What to work on >> Look through the records below, and copy out every line that holds the string "knee".

• • • •

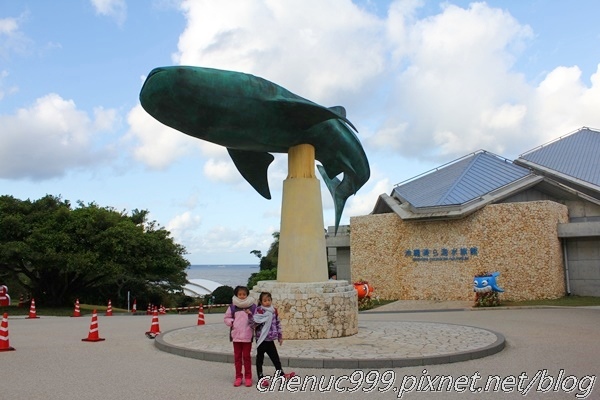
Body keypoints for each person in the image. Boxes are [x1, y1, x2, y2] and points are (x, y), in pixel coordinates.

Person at [250, 292, 294, 387]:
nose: (267, 302)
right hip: (261, 339)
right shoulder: (259, 311)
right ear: (261, 301)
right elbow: (253, 323)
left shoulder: (274, 311)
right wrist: (259, 320)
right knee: (260, 359)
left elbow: (277, 323)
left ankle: (281, 375)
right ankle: (261, 377)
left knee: (275, 359)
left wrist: (280, 336)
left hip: (270, 339)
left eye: (269, 300)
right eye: (265, 300)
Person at [224, 286, 256, 387]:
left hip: (247, 335)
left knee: (246, 357)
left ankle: (248, 377)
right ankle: (238, 377)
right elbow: (227, 318)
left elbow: (256, 320)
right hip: (236, 336)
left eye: (244, 294)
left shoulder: (252, 306)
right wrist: (232, 323)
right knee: (237, 357)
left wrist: (250, 315)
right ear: (236, 295)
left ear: (247, 295)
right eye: (240, 294)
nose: (242, 296)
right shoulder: (232, 306)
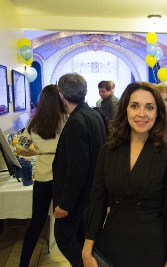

• • • •

Finished task >>
right knee: (260, 359)
left knee: (275, 359)
left knee: (246, 357)
right knee: (237, 357)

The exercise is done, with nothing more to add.